Sebastiano Benegiamo fa parte di quegli artisti fiorentini formati all’Accademia delle Belle Arti nelle classi di Adriano Bimbi. Vi approda a 20 anni, mentre si era fin’ora dedicato alla scrittura. allora dipinge ritratti, anzi, teste. Sono figure in cui manca per l’appunto il tratto appena fabbricate, fantasmatiche. La linea della sagoma stenta a dividere il dentro dal fuori. Le tonalità che privilegia sono scure, tratte da una palette terrosa. Più che di colore la palette è di materia ed è quella dimensione fango-argillosa a offrire corpo e peso alle sue figure in bilico tra l’essere e il non essere. Sebastiano trattava il suo modello non tanto come “oggetto” quanto come “spazio” la cui essenza era determinata dall’intuizione della sua diffusione.
Percepiamo come, con il ritratto, Sebastiano avesse via via bisogno di emanciparsi dal modulo di composizione naso, occhi, bocca, proporzioni per offrirne un’intuizione diffusa. Secondo lo stesso principio potremmo dire, Sebastiano approda al paesaggio vero e proprio.
Non si tratta per lui di restituire, con il cavalletto piantato nell’erba di questa o quest’altra collina, di questo o quest’altro campo, nella più pura tradizione della pittura “en plein air”, la reale morfologia della porzione terrestre che lo ha ispirato, ma di dipingere l’impronta che questo paesaggio ha lasciato in lui.
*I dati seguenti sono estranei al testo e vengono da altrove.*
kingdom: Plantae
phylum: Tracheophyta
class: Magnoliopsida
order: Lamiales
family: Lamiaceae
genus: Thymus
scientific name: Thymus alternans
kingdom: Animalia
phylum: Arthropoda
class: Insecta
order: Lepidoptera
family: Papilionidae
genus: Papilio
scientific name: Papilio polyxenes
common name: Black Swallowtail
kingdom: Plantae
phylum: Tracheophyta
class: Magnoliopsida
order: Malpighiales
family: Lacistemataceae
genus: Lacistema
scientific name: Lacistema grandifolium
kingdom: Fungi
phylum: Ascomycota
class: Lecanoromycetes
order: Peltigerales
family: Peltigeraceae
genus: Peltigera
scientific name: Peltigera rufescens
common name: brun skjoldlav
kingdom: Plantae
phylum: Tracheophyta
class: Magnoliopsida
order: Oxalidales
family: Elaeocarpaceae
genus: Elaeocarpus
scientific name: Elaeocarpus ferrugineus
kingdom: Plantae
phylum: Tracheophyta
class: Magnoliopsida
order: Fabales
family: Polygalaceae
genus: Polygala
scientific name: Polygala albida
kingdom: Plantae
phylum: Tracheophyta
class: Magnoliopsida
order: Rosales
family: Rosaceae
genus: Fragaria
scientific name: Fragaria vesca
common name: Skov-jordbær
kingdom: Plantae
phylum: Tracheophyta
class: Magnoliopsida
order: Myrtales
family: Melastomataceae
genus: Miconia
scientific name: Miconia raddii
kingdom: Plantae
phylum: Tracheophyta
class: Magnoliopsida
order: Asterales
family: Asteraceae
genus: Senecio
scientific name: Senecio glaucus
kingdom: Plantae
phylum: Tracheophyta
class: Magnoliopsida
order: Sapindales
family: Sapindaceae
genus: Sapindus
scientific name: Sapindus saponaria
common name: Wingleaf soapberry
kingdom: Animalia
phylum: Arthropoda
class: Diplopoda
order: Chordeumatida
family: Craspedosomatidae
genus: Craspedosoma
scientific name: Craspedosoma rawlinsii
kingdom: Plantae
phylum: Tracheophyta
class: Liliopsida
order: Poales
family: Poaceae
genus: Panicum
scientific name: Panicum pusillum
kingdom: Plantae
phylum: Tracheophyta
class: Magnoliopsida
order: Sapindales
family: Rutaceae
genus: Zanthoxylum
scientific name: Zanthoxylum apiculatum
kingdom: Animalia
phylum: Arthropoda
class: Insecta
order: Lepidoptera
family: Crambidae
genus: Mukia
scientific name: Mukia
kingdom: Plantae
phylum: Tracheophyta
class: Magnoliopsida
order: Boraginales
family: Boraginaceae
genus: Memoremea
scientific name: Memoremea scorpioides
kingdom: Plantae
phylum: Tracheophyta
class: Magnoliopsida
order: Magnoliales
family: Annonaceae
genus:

Benegiamo passeggia, si immerge nella contemplazione lasciandosi imprimere dall’insieme dello spazio che lo circonda. Solo in un secondo momento, nel suo studio in campagna, dipinge. Lo spazio vissuto ha lasciato una traccia, ed è quella traccia che lui riporta sulla tela. Il meccanismo in fondo non è dissimile a quello della decantazione. Troviamo su alcuni dei suoi lavori una metafora fisica di questa idea. Su diverse delle sue “Vedute” sono presenti dei residui di elementi vegetali, erbette o fieno. Potremmo romanticamente pensare che queste sono le tracce dell’aperta campagna dove lui dipingeva, residui portati dal vento mentre rappresenta il suo paesaggio “en plein air”. Ma Sebastiano non le ha dipinte “en plein air”, queste “tracce” si sono applicate all’opera mentre asciugava fuori dal suo studio.